For her work, Laurie has been honored by some of the most coveted prizes in conservation science. She was named one of Time Magazine’s “Heroes of the Planet.” But her work is far from done. Once cheetahs roamed throughout Africa, Asia and Europe. Now they are confined to 21 countries, all but Iran in Africa. Ninety percent of the world’s cheetahs are gone. “The cheetah’s extinction is happening now,” she stresses. “Saving the cheetah actually can be done,” she insists, “but only if we make it happen.”

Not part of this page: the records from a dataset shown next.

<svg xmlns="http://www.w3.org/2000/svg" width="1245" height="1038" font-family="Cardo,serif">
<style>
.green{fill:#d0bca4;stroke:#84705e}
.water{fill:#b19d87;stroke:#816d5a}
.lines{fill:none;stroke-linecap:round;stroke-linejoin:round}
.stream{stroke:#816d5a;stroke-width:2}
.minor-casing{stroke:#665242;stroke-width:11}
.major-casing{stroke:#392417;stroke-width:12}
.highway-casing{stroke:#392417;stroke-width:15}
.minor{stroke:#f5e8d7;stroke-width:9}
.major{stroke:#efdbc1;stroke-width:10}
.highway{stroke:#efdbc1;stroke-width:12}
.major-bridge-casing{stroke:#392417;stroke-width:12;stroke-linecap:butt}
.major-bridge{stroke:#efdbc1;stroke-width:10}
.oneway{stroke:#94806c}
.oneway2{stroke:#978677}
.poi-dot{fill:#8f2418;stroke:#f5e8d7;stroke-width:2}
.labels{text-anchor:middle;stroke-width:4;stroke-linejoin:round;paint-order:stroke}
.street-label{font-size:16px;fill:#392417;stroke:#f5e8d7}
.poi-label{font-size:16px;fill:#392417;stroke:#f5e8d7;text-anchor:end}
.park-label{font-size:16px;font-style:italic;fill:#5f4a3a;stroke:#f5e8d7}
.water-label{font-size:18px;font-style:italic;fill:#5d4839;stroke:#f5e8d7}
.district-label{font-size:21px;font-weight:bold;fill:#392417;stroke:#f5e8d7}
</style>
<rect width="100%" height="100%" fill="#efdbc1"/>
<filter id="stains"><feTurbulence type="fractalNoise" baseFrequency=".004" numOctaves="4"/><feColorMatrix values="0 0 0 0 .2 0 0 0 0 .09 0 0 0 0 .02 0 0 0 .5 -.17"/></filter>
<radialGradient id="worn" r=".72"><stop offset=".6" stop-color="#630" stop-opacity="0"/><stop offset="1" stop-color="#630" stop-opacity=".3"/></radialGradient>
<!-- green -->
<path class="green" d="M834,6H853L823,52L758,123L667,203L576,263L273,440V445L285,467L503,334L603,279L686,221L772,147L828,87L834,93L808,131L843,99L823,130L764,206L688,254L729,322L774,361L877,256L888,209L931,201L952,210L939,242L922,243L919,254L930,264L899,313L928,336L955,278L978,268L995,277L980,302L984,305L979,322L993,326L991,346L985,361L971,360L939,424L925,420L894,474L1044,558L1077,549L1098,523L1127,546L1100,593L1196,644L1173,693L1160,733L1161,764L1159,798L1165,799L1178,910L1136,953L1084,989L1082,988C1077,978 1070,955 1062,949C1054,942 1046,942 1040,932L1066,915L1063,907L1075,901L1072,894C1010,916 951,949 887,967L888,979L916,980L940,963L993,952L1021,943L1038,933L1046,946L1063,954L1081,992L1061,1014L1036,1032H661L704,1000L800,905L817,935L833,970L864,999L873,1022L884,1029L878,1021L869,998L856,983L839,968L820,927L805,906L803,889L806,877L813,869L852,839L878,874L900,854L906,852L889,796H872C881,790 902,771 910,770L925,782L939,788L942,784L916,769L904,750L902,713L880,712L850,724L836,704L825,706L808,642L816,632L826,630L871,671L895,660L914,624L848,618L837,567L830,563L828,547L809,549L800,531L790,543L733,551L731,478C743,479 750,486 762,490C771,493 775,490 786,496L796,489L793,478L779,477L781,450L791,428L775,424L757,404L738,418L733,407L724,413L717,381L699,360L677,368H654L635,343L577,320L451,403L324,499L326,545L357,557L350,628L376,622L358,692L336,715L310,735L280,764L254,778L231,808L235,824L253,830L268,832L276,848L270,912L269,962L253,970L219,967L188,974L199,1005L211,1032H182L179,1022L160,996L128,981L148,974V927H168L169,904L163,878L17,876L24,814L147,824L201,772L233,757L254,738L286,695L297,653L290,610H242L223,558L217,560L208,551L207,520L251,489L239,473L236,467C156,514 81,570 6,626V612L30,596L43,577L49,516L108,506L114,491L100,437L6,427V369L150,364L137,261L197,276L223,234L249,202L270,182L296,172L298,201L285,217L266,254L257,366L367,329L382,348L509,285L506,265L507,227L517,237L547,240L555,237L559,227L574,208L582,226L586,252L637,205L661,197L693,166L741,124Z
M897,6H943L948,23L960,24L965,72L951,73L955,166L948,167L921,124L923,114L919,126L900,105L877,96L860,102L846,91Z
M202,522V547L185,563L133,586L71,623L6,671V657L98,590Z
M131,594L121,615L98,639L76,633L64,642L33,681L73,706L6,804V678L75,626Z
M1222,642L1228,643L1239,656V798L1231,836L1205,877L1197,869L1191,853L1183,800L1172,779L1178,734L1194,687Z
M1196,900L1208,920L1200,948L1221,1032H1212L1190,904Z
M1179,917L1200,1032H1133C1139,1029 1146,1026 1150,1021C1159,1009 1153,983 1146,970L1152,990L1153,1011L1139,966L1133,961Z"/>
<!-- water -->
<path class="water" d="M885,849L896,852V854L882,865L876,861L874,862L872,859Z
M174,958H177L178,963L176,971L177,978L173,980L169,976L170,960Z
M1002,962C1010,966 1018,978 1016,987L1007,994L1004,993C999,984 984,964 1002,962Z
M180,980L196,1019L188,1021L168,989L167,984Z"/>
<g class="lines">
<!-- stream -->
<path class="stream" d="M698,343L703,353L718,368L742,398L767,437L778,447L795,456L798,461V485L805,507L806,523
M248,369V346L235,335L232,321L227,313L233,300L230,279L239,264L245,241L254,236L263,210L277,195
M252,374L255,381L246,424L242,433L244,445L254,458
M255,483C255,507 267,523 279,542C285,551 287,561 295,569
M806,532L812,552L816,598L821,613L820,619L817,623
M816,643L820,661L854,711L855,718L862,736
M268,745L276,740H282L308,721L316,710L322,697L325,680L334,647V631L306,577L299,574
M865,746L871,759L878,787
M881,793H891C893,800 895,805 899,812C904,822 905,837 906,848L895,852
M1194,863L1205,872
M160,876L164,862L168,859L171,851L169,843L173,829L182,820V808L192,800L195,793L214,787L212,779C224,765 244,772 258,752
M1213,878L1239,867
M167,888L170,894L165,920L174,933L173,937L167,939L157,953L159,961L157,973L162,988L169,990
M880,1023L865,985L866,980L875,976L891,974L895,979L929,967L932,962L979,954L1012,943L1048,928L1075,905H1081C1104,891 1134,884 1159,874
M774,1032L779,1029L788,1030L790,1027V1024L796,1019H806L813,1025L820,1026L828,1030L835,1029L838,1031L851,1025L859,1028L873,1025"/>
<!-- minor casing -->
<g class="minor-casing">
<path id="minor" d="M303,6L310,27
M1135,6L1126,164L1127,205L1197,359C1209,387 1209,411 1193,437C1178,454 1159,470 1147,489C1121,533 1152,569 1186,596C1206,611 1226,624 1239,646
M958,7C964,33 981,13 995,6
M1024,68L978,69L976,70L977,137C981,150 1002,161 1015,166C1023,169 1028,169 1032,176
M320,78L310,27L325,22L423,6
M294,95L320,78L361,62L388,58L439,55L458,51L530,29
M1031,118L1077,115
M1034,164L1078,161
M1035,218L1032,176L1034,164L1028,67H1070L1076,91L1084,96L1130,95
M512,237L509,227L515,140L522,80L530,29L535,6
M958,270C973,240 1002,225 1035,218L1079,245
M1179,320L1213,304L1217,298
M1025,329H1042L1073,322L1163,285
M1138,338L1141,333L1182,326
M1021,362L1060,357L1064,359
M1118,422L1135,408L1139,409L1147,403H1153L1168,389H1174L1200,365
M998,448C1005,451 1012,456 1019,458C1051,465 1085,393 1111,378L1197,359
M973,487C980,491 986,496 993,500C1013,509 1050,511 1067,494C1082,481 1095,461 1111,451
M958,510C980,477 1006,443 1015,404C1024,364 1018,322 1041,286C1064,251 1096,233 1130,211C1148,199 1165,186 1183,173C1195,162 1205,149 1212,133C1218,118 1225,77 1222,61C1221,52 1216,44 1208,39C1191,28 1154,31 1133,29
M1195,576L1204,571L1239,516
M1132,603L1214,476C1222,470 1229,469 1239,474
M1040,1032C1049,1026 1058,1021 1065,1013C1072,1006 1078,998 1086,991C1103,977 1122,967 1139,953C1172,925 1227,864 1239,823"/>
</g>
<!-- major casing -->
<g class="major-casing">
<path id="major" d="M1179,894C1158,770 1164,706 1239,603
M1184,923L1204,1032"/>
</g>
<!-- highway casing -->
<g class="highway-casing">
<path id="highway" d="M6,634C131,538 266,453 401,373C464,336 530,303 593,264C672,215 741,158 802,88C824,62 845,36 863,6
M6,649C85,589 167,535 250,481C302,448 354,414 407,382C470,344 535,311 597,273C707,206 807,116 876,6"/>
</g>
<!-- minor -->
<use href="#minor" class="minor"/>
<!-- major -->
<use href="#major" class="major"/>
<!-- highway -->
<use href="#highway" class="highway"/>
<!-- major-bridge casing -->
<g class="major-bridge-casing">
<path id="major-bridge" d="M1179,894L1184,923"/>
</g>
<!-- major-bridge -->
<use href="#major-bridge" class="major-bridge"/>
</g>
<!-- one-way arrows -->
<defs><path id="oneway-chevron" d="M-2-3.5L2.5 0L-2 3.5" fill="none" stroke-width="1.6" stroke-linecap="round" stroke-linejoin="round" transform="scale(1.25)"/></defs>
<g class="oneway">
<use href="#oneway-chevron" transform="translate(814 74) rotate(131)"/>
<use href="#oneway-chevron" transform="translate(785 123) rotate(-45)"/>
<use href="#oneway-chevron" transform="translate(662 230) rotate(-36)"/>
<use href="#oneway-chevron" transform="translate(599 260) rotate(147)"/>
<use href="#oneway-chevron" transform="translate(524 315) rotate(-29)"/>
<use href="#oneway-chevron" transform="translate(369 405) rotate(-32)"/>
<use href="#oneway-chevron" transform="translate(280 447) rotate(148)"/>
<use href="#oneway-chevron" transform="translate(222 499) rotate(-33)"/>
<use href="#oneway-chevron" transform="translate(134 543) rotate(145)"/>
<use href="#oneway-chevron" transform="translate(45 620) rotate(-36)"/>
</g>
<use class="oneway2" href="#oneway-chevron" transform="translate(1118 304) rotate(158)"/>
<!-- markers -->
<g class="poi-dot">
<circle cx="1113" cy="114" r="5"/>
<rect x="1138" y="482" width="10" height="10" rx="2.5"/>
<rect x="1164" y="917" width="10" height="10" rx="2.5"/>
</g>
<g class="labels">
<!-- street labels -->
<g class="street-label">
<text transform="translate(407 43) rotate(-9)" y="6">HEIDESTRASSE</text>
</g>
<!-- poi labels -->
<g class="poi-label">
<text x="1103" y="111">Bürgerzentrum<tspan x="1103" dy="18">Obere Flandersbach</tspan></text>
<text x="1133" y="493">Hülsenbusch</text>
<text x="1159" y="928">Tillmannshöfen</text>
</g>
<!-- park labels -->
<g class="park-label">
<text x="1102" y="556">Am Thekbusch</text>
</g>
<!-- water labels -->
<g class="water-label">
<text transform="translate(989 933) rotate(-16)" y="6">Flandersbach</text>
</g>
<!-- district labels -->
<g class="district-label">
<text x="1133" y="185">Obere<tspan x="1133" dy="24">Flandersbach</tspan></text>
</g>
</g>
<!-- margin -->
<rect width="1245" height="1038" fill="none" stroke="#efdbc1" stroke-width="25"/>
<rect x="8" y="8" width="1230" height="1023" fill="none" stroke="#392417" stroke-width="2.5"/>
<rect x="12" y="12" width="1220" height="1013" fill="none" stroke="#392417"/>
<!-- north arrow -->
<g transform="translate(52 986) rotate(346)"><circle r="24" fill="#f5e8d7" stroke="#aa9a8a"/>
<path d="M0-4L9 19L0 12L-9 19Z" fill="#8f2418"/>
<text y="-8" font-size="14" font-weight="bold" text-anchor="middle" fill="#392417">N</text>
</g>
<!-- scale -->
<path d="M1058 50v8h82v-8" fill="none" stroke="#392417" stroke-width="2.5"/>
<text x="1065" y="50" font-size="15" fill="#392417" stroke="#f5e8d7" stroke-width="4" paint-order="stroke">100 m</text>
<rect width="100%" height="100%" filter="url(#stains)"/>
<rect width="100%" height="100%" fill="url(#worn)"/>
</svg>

Can we? That’s the question that drew photographer Nic Bishop and I from America to the opposite side of the equator—where June is winter, and even though it’s Africa, cold nights demand wool hats—to find out. To bring you the story of the science and struggle behind trying to save this species, we’ve joined Laurie and Tiger Lilly, Eli and Peter, Suzie and Senay, Stephanie and Kaijay, and a cast of other characters, both human and animal, from around the world.
During our stay, we’ll work with another fifty cheetahs who live here, many of whom are learning how to live wild again. We’ll meet veterinarians, volunteers and visitors. Our new friends will include students, shepherds, and schoolchildren, as well as some two hundred goats, two parrots, eleven dogs and one wild cheetah who brings excitement with his regular visits to the compound.
We’ll work with some of wildlife conservation science’s well-known equipment, like camera traps and radio telemetry, to figure out where wild cheetahs go and what they do. But we’ll also use a surprising combination of other tools—from a multi-million dollar, on-site genetics lab to a dog’s nose.
CCF harnesses many talents and many technologies. Because saving the cheetah is about more than just one species, more than one country, and more than one kind of science. It’s about antelopes and birds, leopards and giraffes, soil and trees, dogs and goats. It’s about chemistry and genetics, veterinary medicine and ecology. It’s about changing the farming system in Africa. “If we can save the cheetah, we can save everyone else in the ecosystem,” Laurie promises the visitors, as Tiger Lilly bats playfully at Peter’s tail.
“We want to grow cheetah range,” Laurie proclaims. “We paint Africa with spots again. “We can save the cheetah,” she asserts, “but only if we’re brave enough to change our thinking.”